Wednesday, 1 June 2011 | By Michelle Hammond
The Federal Government should spend up to $2.5 billion a year generated from the carbon tax to foster innovation in clean technologies, according to climate change expert Ross Garnaut.


In November last year, Professor Garnaut was commissioned by the Government to provide an independent update to his 2008 Climate Change Review.


Garnaut’s final report, delivered earlier this week, is based on pricing carbon at $26 a tonne, which would raise $11.5 billion in the first year.


His suggestions include a breakdown of the proceeds from the carbon tax – 10% for innovation, 55% for households and 35% for industry.


Garnaut says while the Government is spending $5.1 billion over four years on its Clean Energy Initiative, this could be extended over the 10-year carbon revenue budget period.


Eventually, carbon revenue could be used to spend $2.5 billion a year on carbon innovation.


Garnaut says after the economy adjusts to the carbon price, possibly over 10 years, the Government could pull back from funding research and development in clean energy innovation and let the carbon price drive private investment in technology.


He says while public funding is required in the short-term, a carbon price will eventually make it more profitable for companies and industries to invest in research, development and commercialisation of clean technologies.
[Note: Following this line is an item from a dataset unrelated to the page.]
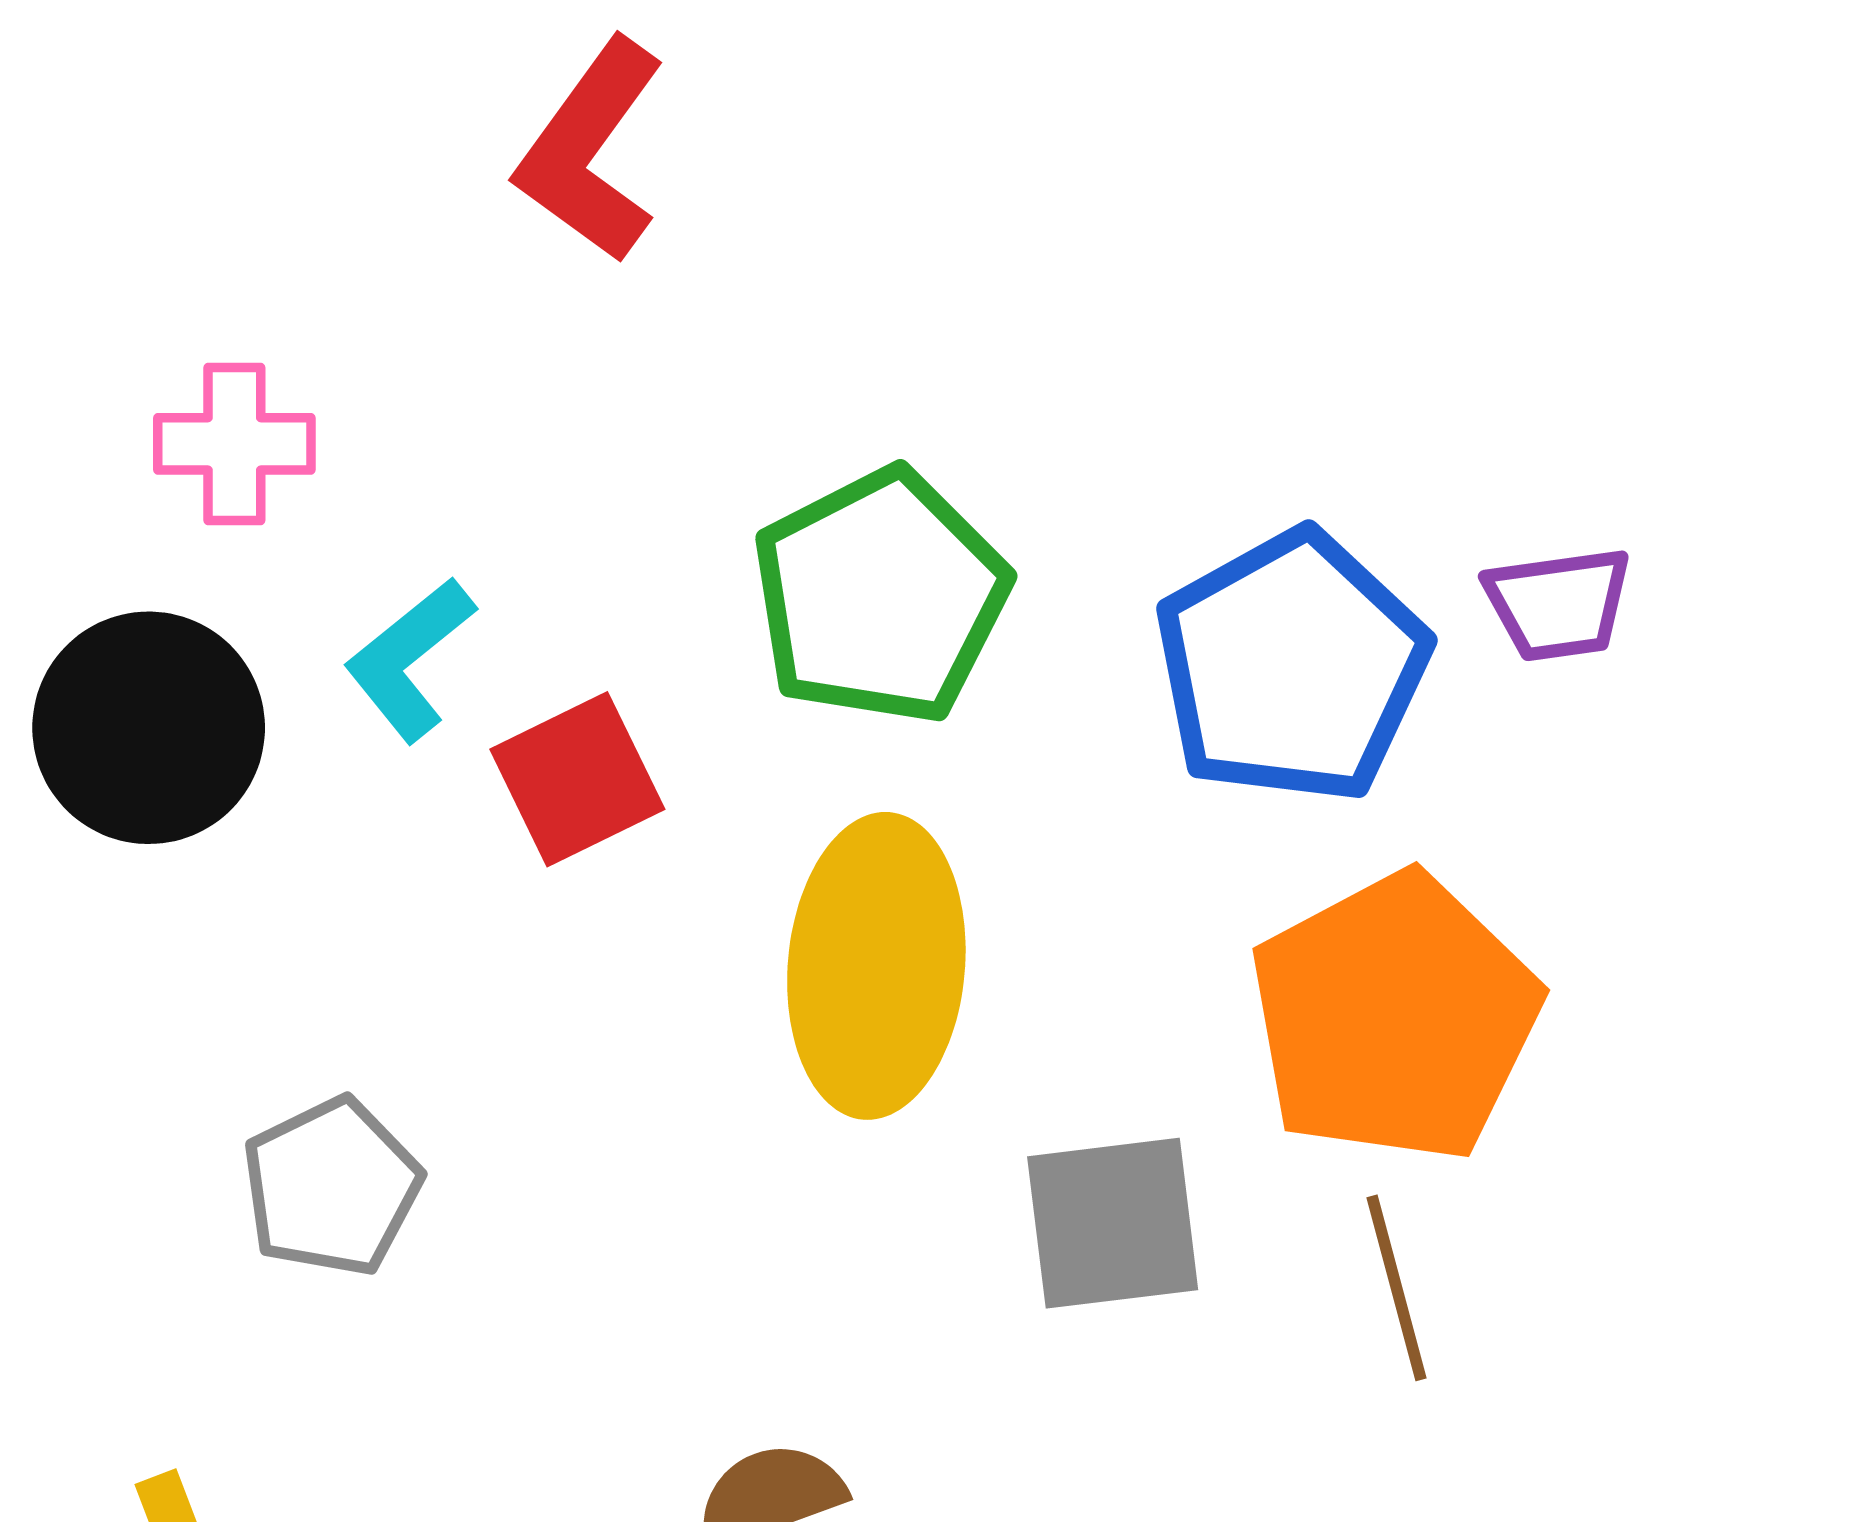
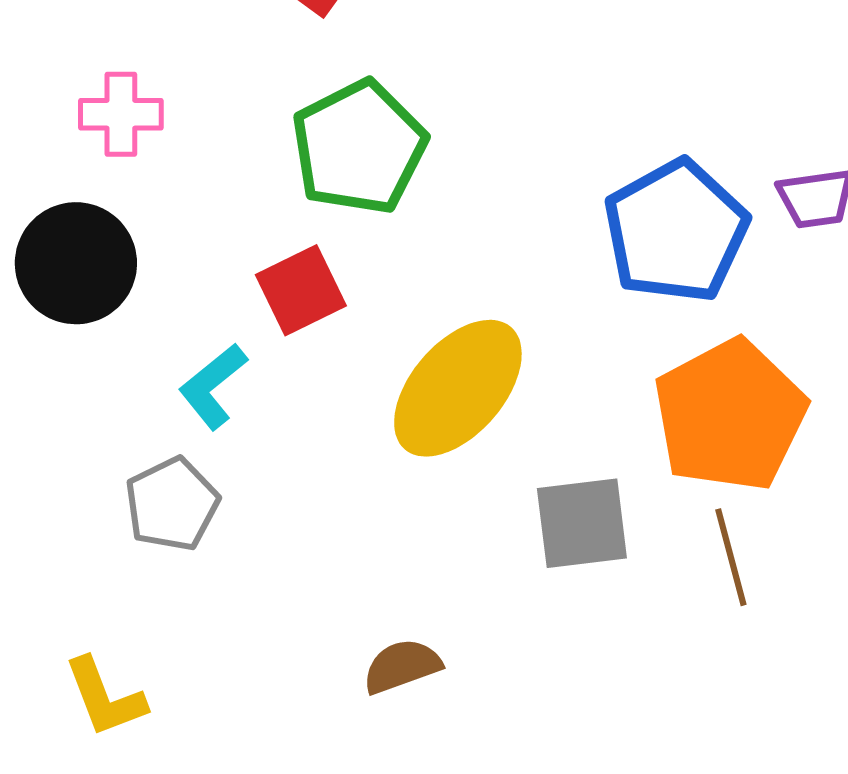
green pentagon: (880, 596) -> (359, 147), moved
cyan L-shape: (410, 659) -> (213, 386), moved
yellow ellipse: (876, 966) -> (458, 388), turned 36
“The advantage of a broad-based market instrument like a carbon price is that it will draw out the most prospective low-emissions innovation… The transition to a low-carbon economy will be a story of innovation,” Garnaut said in his report.


“The costs of the transition will depend on how effective we are in discovering and applying new technologies for producing goods and services with fewer emissions or in satisfying ways that produce fewer emissions.”


Professor Roy Green, of the University of Technology, also believes a carbon price could drive innovation.


“Carbon pricing is a major catalyst for investment in renewable energy sources and new technologies more broadly,” he says.


According to Green, investment in innovation to counter climate change is potentially as significant as defence spending in the US, which spurred innovation over decades during the Cold War.


Nick Boyd, of Australian clean energy start-up AquaGen Technologies, thinks Garnaut’s focus on investing in innovation is a good idea.


“Right now is when the big money is required. Large-scale early stage commercial projects cost a lot more [in the early stage] than they do once they’ve hit the cost curve,” he says.